“Zhoghovurd” reports and comments on the Armenian government’s plans to again consider an opposition bill that envisages Armenia’s formal recognition of Nagorno-Karabakh as an independent state. The paper suggests that the government wants to “play this card to the end” in its dealings with Azerbaijan and foreign powers trying to broker a solution to the Karabakh conflict. “The question is what will happen if that play does not produce desired results and the Armenian authorities complete this process by recognizing the Nagorno-Karabakh Republic’s independence,” it says.
“Hraparak” says that as recently as last year the authors of this bill, lawmakers representing Raffi Hovannisian’s Zharangutyun (Heritage) party, were mocked by their pro-government colleagues. The paper wonders whether President Serzh Sarkisian’s administration has indeed calculated potential consequences of Karabakh’s recognition following the recent upsurge in Armenia-Azerbaijani fighting.
“Chorrord Ishkhanutyun” is also not sure that the Armenian authorities have weighed up those consequences. The pro-opposition paper says they seem to be thinking more about damaging Azerbaijan than earning concrete benefits for Armenia with Karabakh’s recognition. “A formal recognition of the NKR would bring us practically no benefits,” it says. “The only benefit would be a wave of euphoria in Armenia and Karabakh. They would organize festivities, fireworks and so on. That may be very important, but states have to be guided by more serious standards.”
“Hayots Ashkhar” also sees an increased likelihood of Karabakh’s recognition by Yerevan. The paper notes that the issue has already attracted the interest of foreign media.

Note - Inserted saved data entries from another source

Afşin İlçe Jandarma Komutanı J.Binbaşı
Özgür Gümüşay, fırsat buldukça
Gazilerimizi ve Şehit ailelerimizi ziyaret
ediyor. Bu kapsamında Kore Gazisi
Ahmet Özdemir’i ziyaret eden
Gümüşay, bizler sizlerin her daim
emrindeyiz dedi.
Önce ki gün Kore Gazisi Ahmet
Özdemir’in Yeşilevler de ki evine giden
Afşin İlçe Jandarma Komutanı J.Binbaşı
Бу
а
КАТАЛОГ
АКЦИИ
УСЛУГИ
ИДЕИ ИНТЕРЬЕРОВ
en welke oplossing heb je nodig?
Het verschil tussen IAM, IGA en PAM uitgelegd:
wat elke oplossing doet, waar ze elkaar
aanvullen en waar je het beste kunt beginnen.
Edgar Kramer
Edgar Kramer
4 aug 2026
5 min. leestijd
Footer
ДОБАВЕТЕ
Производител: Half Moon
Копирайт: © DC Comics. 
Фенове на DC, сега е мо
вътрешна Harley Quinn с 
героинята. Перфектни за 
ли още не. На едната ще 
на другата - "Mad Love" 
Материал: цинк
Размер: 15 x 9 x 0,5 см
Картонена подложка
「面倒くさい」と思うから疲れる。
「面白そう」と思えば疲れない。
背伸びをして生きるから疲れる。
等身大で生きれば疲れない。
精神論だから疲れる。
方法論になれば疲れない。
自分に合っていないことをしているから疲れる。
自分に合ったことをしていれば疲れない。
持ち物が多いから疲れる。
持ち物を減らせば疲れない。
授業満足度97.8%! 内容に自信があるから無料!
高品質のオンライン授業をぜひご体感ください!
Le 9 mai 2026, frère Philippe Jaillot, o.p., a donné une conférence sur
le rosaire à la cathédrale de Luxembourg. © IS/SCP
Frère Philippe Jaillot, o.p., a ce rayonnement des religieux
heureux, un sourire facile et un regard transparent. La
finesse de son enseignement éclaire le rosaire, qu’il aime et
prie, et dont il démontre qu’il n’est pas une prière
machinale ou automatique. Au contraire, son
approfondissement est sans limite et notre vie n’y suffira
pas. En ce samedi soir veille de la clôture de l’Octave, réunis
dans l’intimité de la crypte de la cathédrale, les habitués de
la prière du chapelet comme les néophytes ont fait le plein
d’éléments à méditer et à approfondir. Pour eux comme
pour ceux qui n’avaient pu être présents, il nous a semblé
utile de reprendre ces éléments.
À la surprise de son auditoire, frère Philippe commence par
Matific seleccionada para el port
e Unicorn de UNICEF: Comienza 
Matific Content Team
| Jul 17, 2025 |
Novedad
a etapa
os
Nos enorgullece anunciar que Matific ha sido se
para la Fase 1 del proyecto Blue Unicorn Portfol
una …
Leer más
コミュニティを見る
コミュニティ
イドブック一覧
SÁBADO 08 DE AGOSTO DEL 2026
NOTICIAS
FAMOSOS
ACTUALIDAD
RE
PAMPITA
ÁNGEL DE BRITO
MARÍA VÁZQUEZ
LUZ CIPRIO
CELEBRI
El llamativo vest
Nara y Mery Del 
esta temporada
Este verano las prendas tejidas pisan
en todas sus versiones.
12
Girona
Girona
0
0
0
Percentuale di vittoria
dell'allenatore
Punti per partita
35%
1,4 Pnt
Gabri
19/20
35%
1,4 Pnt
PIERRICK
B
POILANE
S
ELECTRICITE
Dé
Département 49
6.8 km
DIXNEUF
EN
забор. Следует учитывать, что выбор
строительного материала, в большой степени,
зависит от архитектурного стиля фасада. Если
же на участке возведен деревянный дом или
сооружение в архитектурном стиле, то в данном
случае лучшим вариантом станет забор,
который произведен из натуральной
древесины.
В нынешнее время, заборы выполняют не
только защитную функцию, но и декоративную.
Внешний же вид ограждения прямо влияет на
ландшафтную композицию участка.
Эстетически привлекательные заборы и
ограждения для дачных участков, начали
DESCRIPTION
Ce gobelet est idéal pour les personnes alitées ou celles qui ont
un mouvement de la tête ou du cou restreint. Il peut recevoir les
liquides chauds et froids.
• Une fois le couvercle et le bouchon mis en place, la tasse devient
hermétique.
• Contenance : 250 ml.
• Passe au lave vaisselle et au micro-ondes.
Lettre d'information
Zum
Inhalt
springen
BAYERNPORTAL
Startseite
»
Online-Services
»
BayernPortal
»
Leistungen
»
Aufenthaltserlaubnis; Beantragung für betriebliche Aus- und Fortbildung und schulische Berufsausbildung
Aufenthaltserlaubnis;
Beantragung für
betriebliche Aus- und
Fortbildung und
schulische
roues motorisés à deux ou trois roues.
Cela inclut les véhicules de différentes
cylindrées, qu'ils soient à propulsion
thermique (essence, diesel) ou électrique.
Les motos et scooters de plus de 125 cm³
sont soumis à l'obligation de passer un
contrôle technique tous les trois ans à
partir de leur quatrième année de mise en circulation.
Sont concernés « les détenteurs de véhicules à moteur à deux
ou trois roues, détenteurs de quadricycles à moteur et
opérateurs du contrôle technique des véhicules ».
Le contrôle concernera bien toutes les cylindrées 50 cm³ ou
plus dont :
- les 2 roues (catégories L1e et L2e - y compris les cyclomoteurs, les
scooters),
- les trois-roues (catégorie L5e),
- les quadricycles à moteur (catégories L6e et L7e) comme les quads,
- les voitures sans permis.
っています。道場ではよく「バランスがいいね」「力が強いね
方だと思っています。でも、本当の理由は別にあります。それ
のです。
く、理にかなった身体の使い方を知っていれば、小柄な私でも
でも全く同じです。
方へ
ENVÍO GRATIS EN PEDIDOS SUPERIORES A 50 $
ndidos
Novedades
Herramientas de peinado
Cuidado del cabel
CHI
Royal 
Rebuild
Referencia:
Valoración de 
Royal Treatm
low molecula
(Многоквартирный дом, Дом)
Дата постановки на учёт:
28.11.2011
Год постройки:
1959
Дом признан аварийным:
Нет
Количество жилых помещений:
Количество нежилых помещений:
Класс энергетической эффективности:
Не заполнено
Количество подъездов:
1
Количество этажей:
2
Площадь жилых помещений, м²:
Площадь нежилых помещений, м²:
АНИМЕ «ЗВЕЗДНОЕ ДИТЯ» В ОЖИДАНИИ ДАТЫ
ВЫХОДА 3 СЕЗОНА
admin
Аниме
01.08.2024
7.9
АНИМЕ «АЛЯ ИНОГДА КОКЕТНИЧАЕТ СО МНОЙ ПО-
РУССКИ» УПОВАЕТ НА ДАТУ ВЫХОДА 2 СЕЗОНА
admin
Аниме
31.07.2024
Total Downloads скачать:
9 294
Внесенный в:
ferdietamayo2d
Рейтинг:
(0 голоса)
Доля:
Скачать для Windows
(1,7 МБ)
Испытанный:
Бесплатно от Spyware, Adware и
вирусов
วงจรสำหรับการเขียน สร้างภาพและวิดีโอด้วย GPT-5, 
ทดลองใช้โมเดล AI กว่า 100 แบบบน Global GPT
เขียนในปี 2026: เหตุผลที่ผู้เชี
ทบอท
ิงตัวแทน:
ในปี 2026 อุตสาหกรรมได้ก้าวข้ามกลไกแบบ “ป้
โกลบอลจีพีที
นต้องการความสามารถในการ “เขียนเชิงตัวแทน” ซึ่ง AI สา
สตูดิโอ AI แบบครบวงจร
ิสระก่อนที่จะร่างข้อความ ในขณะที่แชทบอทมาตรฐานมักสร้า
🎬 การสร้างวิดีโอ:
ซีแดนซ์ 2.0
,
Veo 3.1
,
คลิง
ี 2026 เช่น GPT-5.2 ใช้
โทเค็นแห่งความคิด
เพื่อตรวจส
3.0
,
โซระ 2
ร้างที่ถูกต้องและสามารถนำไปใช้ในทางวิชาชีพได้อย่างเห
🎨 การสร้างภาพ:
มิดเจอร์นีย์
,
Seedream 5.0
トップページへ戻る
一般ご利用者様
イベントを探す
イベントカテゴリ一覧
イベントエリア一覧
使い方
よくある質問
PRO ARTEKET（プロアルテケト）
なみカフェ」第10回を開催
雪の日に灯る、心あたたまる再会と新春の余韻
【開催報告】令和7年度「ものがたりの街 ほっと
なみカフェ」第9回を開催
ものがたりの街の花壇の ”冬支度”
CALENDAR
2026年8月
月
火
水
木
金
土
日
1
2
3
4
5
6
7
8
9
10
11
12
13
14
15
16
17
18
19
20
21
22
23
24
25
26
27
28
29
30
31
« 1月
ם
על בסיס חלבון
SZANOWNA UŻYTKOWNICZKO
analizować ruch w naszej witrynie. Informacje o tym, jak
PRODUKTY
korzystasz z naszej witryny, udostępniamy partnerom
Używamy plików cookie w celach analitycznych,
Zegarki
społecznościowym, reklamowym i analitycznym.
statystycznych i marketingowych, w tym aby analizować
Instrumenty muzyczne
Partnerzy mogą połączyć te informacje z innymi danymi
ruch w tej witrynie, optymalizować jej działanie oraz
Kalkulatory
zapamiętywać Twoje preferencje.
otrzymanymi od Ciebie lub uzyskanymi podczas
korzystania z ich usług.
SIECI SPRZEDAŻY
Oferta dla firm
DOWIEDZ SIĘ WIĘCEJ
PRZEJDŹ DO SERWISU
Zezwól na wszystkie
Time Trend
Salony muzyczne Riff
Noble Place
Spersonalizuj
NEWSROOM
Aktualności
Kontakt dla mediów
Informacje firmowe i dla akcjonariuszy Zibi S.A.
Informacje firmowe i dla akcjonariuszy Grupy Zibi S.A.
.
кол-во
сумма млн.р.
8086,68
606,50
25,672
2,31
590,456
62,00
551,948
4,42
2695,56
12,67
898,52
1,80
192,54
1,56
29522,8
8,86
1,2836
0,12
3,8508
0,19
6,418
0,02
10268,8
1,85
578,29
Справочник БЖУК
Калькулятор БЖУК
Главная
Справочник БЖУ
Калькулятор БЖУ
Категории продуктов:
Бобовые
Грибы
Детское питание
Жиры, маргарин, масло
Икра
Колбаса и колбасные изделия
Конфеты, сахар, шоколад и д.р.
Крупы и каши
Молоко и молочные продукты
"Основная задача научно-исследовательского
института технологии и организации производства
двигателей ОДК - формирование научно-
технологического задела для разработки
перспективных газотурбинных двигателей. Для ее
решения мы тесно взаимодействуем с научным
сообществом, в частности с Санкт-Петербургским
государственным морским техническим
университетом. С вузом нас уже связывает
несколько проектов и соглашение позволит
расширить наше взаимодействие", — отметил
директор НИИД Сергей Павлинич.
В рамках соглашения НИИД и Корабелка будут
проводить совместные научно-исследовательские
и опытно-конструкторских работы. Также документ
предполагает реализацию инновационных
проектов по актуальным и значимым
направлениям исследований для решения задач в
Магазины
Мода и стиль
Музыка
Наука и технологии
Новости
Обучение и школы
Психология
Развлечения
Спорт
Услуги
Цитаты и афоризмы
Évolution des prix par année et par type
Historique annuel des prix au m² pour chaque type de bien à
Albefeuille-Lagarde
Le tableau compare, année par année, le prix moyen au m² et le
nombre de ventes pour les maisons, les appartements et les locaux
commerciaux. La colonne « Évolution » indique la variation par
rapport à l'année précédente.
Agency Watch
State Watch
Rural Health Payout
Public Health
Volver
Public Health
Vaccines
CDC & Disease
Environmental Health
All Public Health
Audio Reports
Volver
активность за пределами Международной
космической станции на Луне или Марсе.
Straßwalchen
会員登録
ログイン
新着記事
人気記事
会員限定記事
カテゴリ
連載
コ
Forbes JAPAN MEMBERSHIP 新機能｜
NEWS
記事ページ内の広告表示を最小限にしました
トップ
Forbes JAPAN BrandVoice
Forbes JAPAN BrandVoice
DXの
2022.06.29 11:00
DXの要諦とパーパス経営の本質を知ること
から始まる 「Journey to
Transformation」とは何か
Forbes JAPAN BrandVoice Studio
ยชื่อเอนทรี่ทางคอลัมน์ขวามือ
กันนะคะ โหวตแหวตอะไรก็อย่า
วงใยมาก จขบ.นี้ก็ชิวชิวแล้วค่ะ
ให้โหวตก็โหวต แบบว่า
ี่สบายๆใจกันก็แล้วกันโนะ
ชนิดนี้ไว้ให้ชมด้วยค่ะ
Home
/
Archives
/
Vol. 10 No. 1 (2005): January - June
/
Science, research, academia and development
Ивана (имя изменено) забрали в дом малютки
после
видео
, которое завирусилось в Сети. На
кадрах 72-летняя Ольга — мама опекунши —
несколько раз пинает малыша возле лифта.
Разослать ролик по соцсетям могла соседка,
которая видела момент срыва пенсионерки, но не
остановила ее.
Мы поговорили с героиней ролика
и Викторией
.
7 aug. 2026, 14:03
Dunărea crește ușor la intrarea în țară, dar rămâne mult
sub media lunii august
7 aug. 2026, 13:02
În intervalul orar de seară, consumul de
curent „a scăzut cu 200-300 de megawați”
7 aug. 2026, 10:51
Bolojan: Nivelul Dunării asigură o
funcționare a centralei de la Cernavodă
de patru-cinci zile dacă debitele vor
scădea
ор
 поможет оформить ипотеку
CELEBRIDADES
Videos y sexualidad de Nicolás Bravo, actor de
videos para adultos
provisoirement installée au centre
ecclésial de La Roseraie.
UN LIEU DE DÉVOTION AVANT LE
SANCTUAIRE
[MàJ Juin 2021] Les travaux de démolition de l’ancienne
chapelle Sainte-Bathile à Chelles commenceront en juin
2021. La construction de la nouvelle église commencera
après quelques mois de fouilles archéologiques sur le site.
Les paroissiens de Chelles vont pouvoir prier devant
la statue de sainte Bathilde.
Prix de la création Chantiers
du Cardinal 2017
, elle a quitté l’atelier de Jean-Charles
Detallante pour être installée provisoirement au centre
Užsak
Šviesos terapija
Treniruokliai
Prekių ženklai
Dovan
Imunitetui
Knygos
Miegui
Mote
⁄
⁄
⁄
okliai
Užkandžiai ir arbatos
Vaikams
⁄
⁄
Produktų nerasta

Interviewed by “Aravot,” a former senior Armenian Foreign Ministry official, Marta Ayvazian, strongly criticizes President Sarkisian’s preconditions for restarting peace talks with Azerbaijan following the April 2-5 fighting in Karabakh. “Negotiations should continue under any circumstances,” she says. “Furthermore, the negotiation process should now become much more intensive. That is the only right and beneficial path for us. It can only save soldiers’ lives.”